Instruction: The records that follow are to be printed exactly, with no images.

The data:
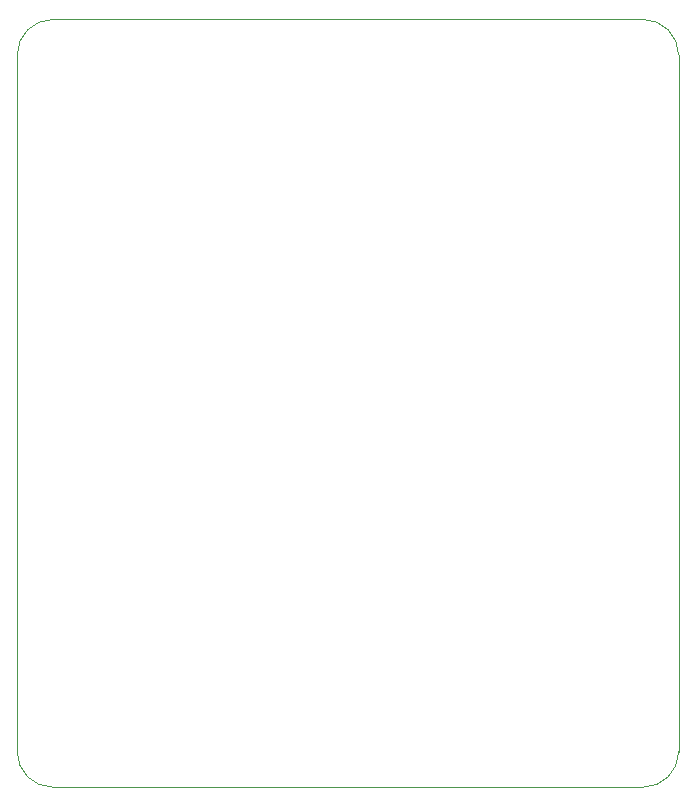
<source format=gm1>
G04 #@! TF.FileFunction,Profile,NP*
%FSLAX46Y46*%
G04 Gerber Fmt 4.6, Leading zero omitted, Abs format (unit mm)*
G04 Created by KiCad (PCBNEW 4.0.4-stable) date 10/23/16 14:40:47*
%MOMM*%
%LPD*%
G01*
G04 APERTURE LIST*
%ADD10C,0.100000*%
G04 APERTURE END LIST*
D10*
X115000000Y-74000000D02*
X65000000Y-74000000D01*
X118000000Y-136000000D02*
X118000000Y-77000000D01*
X65000000Y-139000000D02*
X115000000Y-139000000D01*
X62000000Y-77000000D02*
X62000000Y-136000000D01*
X115000000Y-139000000D02*
G75*
G03X118000000Y-136000000I0J3000000D01*
G01*
X62000000Y-136000000D02*
G75*
G03X65000000Y-139000000I3000000J0D01*
G01*
X65000000Y-74000000D02*
G75*
G03X62000000Y-77000000I0J-3000000D01*
G01*
X118000000Y-77000000D02*
G75*
G03X115000000Y-74000000I-3000000J0D01*
G01*
M02*

</source>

Final answer:
<source format=gm1>
G04 #@! TF.FileFunction,Profile,NP*
%FSLAX46Y46*%
G04 Gerber Fmt 4.6, Leading zero omitted, Abs format (unit mm)*
G04 Created by KiCad (PCBNEW 4.0.4-stable) date 10/23/16 14:40:47*
%MOMM*%
%LPD*%
G01*
G04 APERTURE LIST*
%ADD10C,0.100000*%
G04 APERTURE END LIST*
D10*
X115000000Y-74000000D02*
X65000000Y-74000000D01*
X118000000Y-136000000D02*
X118000000Y-77000000D01*
X65000000Y-139000000D02*
X115000000Y-139000000D01*
X62000000Y-77000000D02*
X62000000Y-136000000D01*
X115000000Y-139000000D02*
G75*
G03X118000000Y-136000000I0J3000000D01*
G01*
X62000000Y-136000000D02*
G75*
G03X65000000Y-139000000I3000000J0D01*
G01*
X65000000Y-74000000D02*
G75*
G03X62000000Y-77000000I0J-3000000D01*
G01*
X118000000Y-77000000D02*
G75*
G03X115000000Y-74000000I-3000000J0D01*
G01*
M02*

</source>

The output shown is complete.